The decision by the UAE Ministry of Economy to extend compliance with the new Commercial Companies law by one year to June 30, 2017 will help to facilitate a smoother transition for companies. The extension was made after firms and various authorities faced difficulties in getting various approvals to comply with the new law.

The Federal Law 2 of July 2015 concerning Commercial Companies (the new Act) is set to improve corporate governance by strengthening the legal and regulatory landscape of doing business in the region. Those that do not comply with the new deadline will be fined Dh2,000 a day according to article 357.

Mandatory changes under the terms of the new law include rules regarding shareholders’ permissibility to pledge shares and modernising changes made to shareholders’ general meetings. Such changes include the basis on which the quorum and voting rights at a general meeting is calculated, unlimited general managers, and expert valuation of shares.

In addition, the government has stated that there are now five official types of companies that can be set up in the UAE — Limited Liability Company, Partnership Company, Limited Partnership Company, Private Joint Stock Company and Public Joint Stock Company — a move which is likely to boost entrepreneurship.

This move towards a robust framework is a positive step for the UAE in creating a sustainable model for private sector growth. The new law is expected to boost capital markets in the UAE because it will lower the minimum requirement for companies to sell shares to the public to 30 per cent of company equity instead of 55 per cent.

In contrast to the old Act 8 of 1984, the new one has been implemented to contribute to the development of the working environment by regulating companies according to international norms, protection of minority shareholders, the support of foreign investment and promotion of corporate social responsibility.

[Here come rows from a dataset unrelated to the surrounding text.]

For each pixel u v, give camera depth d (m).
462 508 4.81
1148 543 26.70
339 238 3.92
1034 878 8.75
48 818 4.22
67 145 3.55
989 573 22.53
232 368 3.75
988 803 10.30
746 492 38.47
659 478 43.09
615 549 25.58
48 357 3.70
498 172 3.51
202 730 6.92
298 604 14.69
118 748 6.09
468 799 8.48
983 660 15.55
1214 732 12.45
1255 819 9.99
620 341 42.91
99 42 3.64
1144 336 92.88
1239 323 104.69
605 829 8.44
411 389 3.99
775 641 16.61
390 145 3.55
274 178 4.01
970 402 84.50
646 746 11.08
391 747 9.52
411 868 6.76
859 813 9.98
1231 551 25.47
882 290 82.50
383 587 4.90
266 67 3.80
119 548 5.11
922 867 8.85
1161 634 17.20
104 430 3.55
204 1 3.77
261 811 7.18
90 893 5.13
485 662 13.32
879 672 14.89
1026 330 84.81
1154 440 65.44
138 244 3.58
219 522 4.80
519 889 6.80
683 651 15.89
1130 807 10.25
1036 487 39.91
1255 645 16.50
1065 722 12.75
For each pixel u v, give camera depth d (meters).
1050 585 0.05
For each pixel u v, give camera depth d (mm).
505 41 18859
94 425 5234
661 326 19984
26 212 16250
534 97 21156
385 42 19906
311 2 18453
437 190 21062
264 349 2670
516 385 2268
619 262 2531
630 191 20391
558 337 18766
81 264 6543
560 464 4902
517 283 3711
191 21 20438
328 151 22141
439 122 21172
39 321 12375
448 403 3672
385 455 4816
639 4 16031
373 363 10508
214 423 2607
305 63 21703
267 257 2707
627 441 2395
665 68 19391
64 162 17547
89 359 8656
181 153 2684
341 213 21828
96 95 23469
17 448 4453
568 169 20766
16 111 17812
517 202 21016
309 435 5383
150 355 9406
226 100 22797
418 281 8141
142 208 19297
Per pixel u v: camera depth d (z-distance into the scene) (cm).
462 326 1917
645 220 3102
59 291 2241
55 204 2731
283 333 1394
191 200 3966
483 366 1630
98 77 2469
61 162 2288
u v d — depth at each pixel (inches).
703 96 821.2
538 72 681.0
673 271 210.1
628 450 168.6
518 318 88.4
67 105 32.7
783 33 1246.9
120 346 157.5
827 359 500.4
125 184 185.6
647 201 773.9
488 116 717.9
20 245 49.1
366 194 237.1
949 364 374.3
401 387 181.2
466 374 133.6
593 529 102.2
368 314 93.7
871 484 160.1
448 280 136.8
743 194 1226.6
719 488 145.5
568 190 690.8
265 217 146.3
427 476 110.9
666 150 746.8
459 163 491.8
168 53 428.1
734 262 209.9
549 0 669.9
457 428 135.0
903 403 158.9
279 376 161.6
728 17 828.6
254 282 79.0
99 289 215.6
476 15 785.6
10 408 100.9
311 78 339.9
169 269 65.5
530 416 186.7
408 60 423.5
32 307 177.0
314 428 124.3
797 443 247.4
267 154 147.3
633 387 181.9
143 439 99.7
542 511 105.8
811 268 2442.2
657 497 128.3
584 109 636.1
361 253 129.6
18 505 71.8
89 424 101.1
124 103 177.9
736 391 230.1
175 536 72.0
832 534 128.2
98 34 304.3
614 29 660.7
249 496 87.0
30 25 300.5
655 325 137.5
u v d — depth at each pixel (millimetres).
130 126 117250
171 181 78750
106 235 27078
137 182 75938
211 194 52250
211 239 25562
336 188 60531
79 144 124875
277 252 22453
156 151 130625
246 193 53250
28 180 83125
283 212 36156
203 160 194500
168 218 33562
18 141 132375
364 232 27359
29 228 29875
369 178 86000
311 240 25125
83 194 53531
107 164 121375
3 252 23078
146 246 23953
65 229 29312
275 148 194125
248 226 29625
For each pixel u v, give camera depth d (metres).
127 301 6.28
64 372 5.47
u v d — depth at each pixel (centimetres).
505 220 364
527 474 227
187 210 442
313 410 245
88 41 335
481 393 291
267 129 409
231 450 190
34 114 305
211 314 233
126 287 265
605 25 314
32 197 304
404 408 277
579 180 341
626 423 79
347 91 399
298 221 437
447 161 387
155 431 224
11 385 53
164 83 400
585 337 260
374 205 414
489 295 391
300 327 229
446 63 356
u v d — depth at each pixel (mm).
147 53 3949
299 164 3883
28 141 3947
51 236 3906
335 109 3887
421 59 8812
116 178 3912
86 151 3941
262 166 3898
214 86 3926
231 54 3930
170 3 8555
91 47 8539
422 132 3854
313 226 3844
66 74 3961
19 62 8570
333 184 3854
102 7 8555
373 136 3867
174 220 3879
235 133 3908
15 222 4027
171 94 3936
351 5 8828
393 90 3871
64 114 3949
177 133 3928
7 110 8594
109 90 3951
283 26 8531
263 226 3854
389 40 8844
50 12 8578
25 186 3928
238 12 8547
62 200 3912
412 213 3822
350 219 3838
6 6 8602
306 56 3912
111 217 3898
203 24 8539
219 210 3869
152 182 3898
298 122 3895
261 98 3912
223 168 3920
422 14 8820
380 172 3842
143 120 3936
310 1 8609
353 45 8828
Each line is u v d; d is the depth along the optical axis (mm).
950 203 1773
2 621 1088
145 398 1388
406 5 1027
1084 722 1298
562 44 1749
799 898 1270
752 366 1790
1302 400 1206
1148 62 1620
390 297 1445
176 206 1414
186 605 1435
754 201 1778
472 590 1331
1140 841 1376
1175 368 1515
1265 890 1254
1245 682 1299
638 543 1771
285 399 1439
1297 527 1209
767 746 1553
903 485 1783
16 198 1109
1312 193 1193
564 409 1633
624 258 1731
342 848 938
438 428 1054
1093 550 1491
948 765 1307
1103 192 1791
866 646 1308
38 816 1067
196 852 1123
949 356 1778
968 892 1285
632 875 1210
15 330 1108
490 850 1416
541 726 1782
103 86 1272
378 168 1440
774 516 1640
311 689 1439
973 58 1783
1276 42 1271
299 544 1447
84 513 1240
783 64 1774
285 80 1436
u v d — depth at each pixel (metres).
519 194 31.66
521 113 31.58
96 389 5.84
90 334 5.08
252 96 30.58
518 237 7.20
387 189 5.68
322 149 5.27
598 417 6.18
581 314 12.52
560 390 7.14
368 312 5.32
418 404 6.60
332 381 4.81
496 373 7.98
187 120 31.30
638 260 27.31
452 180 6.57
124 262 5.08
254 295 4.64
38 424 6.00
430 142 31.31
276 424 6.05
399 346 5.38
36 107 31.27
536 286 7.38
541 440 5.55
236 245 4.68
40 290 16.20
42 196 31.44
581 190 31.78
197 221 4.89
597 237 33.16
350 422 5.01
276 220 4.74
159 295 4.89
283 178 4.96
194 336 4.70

Continuing to ensure the highest level of corporate governance and overall market transparency will prove key to the UAE’s ongoing growth by enhancing the country’s status as an attractive business environment that adheres to global market standards. Currently, more than 25 per cent of the world’s 500 largest companies have already chosen the UAE as their operational headquarters within the Middle East and North Africa region.

By creating a business environment that ensures economic and social stability, the UAE is set to become even more attractive to foreign investors. Much can be accredited to the country’s strategy to diversify the national economy by 2021 and encourage growth in the non-oil sectors. In 2015, the Ministry of Economy declared that 70 per cent of the country’s GDP was generated by the non-oil sectors and that the value of the UAE’s non-oil foreign trade reached Dh1.75 trillion ($476.4 billion), a growth of 10 per cent on the previous year.

The UAE’s economic diversification strategy continues to create foreign investment opportunities, and although the UAE Government remains committed to supporting and developing local enterprise, it also recognises the importance of bringing in external manpower and expertise to achieve ongoing, sustainable growth.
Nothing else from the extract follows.